Changes following recent employee layoffs help assure the financial viability of the Retreat and will not impact patient safety.
We meet and generally exceed all regulatory requirements for staff-to-patient ratios of care. During the period of labor negotiations in late 2012, we had a reduction of 30 employees, 12 of whom were relocated to new positions at the Retreat. Like other health care organizations, the Retreat cannot run a deficit and maintain its commitment to its patients, employees, donors, financial institutions and the community at large to remain a vibrant, going concern -- it is our responsibility to be viable for generations to come.
It is always difficult and painful to lay off dedicated and skilled employees and colleagues; yet, we must also adapt in today's changing healthcare environment. For example, in years past the Retreat provided care to patients with addictions when the average stay on inpatient programs was 4 weeks or longer. Today, the average inpatient stay is measured in days rather than weeks. That's why we are tailoring our programming (as are other hospitals) to adjust to shorter inpatient stays and arranging for post- hospitalization services (i.e., partial hospital care, intensive outpatient, 12-step). Despite what was alleged, we physicians at the Retreat have not and will not increase the frequency that we order seclusion or restraint - physical or chemical. We prescribe medicine to treat disorders -- not to sedate people. The rate of restraint and seclusion remains low and within every State and Federal guideline. We are committed to keeping it low. To do otherwise would only add to the societal stigma toward the mentally ill.

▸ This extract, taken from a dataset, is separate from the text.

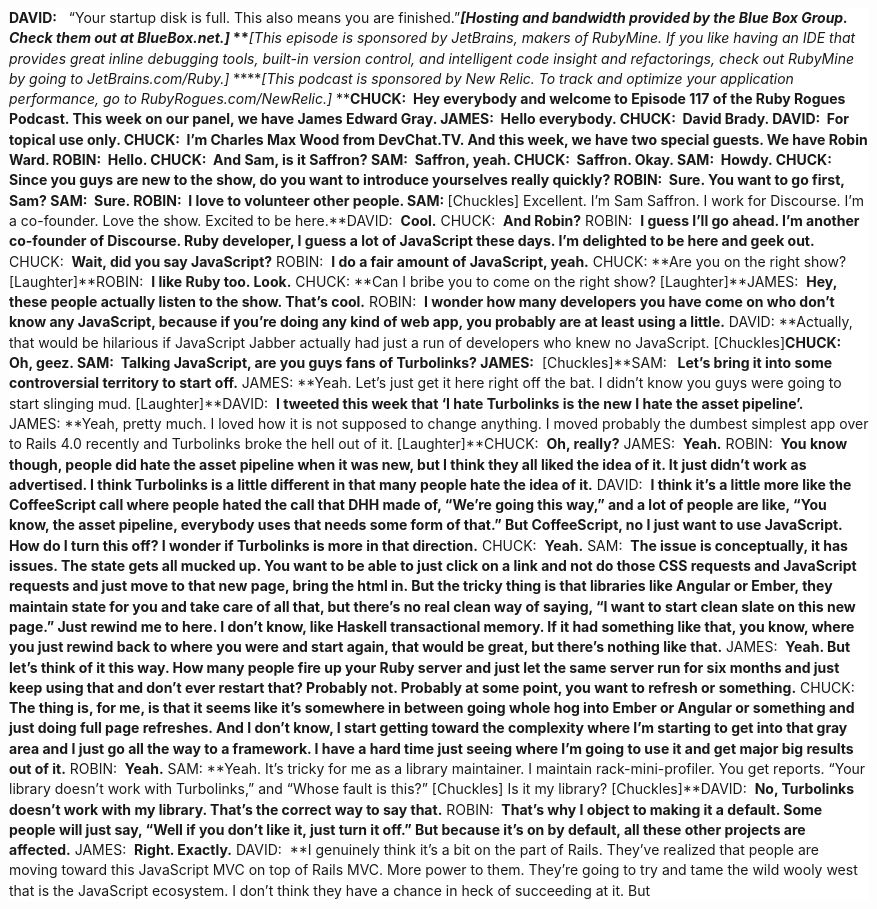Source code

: **DAVID:** &nbsp; “Your startup disk is full. This also means you are finished.”**_[Hosting and bandwidth provided by the Blue Box Group. Check them out at BlueBox.net.]&nbsp;_\*\***_[This episode is sponsored by JetBrains, makers of RubyMine. If you like having an IDE that provides great inline debugging tools, built-in version control, and intelligent code insight and refactorings, check out RubyMine by going to JetBrains.com/Ruby.]&nbsp;_\***\*_[This podcast is sponsored by New Relic. To track and optimize your application performance, go to RubyRogues.com/NewRelic.]&nbsp;_\*\***CHUCK:&nbsp; **Hey everybody and welcome to Episode 117 of the Ruby Rogues Podcast. This week on our panel, we have James Edward Gray.** JAMES:&nbsp; **Hello everybody.** CHUCK:&nbsp; **David Brady.** DAVID:&nbsp; **For topical use only.** CHUCK:&nbsp; **I’m Charles Max Wood from DevChat.TV. And this week, we have two special guests. We have Robin Ward.** ROBIN:&nbsp; **Hello.** CHUCK:&nbsp; **And Sam, is it Saffron?** SAM:&nbsp; **Saffron, yeah.** CHUCK:&nbsp; **Saffron. Okay.** SAM:&nbsp; **Howdy.** CHUCK:&nbsp; **Since you guys are new to the show, do you want to introduce yourselves really quickly?** ROBIN:&nbsp; **Sure. You want to go first, Sam?** SAM:&nbsp; **Sure.** ROBIN:&nbsp; **I love to volunteer other people.** SAM:&nbsp;**[Chuckles] Excellent. I’m Sam Saffron. I work for Discourse. I’m a co-founder. Love the show. Excited to be here.**DAVID:&nbsp; **Cool.** CHUCK:&nbsp; **And Robin?** ROBIN:&nbsp; **I guess I’ll go ahead. I’m another co-founder of Discourse. Ruby developer, I guess a lot of JavaScript these days. I’m delighted to be here and geek out.** CHUCK:&nbsp; **Wait, did you say JavaScript?** ROBIN:&nbsp; **I do a fair amount of JavaScript, yeah.** CHUCK:&nbsp;**Are you on the right show? [Laughter]**ROBIN:&nbsp; **I like Ruby too. Look.** CHUCK:&nbsp;**Can I bribe you to come on the right show? [Laughter]**JAMES:&nbsp; **Hey, these people actually listen to the show. That’s cool.** ROBIN:&nbsp; **I wonder how many developers you have come on who don’t know any JavaScript, because if you’re doing any kind of web app, you probably are at least using a little.** DAVID:&nbsp;**Actually, that would be hilarious if JavaScript Jabber actually had just a run of developers who knew no JavaScript. [Chuckles]**CHUCK:&nbsp; **Oh, geez.** SAM:&nbsp; **Talking JavaScript, are you guys fans of Turbolinks?** JAMES:**&nbsp; [Chuckles]**SAM: **&nbsp; Let’s bring it into some controversial territory to start off.** JAMES:&nbsp;**Yeah. Let’s just get it here right off the bat. I didn’t know you guys were going to start slinging mud. [Laughter]**DAVID:&nbsp; **I tweeted this week that ‘I hate Turbolinks is the new I hate the asset pipeline’.** JAMES:&nbsp;**Yeah, pretty much. I loved how it is not supposed to change anything. I moved probably the dumbest simplest app over to Rails 4.0 recently and Turbolinks broke the hell out of it. [Laughter]**CHUCK:&nbsp; **Oh, really?** JAMES:&nbsp; **Yeah.** ROBIN:&nbsp; **You know though, people did hate the asset pipeline when it was new, but I think they all liked the idea of it. It just didn’t work as advertised. I think Turbolinks is a little different in that many people hate the idea of it.** DAVID:&nbsp; **I think it’s a little more like the CoffeeScript call where people hated the call that DHH made of, “We’re going this way,” and a lot of people are like, “You know, the asset pipeline, everybody uses that needs some form of that.” But CoffeeScript, no I just want to use JavaScript. How do I turn this off? I wonder if Turbolinks is more in that direction.** CHUCK:&nbsp; **Yeah.** SAM:&nbsp; **The issue is conceptually, it has issues. The state gets all mucked up. You want to be able to just click on a link and not do those CSS requests and JavaScript requests and just move to that new page, bring the html in. But the tricky thing is that libraries like Angular or Ember, they maintain state for you and take care of all that, but there’s no real clean way of saying, “I want to start clean slate on this new page.” Just rewind me to here. I don’t know, like Haskell transactional memory. If it had something like that, you know, where you just rewind back to where you were and start again, that would be great, but there’s nothing like that.** JAMES:&nbsp; **Yeah. But let’s think of it this way. How many people fire up your Ruby server and just let the same server run for six months and just keep using that and don’t ever restart that? Probably not. Probably at some point, you want to refresh or something.** CHUCK:&nbsp; **The thing is, for me, is that it seems like it’s somewhere in between going whole hog into Ember or Angular or something and just doing full page refreshes. And I don’t know, I start getting toward the complexity where I’m starting to get into that gray area and I just go all the way to a framework. I have a hard time just seeing where I’m going to use it and get major big results out of it.** ROBIN:&nbsp; **Yeah.** SAM:&nbsp;**Yeah. It’s tricky for me as a library maintainer. I maintain rack-mini-profiler. You get reports. “Your library doesn’t work with Turbolinks,” and “Whose fault is this?” [Chuckles] Is it my library? [Chuckles]**DAVID:&nbsp; **No, Turbolinks doesn’t work with my library. That’s the correct way to say that.** ROBIN:&nbsp; **That’s why I object to making it a default. Some people will just say, “Well if you don’t like it, just turn it off.” But because it’s on by default, all these other projects are affected.** JAMES:&nbsp; **Right. Exactly.** DAVID:&nbsp; **I genuinely think it’s a bit on the part of Rails. They’ve realized that people are moving toward this JavaScript MVC on top of Rails MVC. More power to them. They’re going to try and tame the wild wooly west that is the JavaScript ecosystem. I don’t think they have a chance in heck of succeeding at it. But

The Retreat's finances and clinical environment are much stronger as a result of strong leadership.
In the last 6 years, we have witnessed a total transformation of the Brattleboro Retreat under the strong, clinically driven, and compassionate leadership of its President and CEO, Dr. Rob Simpson. This transformation can be seen in the renovation of units and buildings, dramatic increases in patient census, growing philanthropic support, a revitalized campus, two innovative new programs attracting national attention, expanded medical services for our patients, and an admission process that is far more responsive and respectful of incoming patients' needs. Such changes require resources that are often not recovered by reimbursement. Furthermore, these changes require imagination and courage--qualities our leadership continues to demonstrate and foster. While most organizations turn their fortunes around by simply cutting staff and overhead, Dr. Simpson has added more than 200 jobs during his six-year tenure.
To be sure, significant resources have been allocated to long-overdue renovations and repairs that will ensure the Retreat's buildings and grounds will be of service to future generations. As the physicians of the Brattleboro Retreat, we proudly stand with all our colleagues and fellow employees to best serve the patients who have entrusted us with their care.
Fritz Engstrom, MD, is Chief Medical Officer at the Brattleboro Retreat. Robyn Ostrander, MD, is Senior Medical Director, Medical Director of Child and Adolescent Services, and Vice President of the Medical Staff at the Brattleboro Retreat.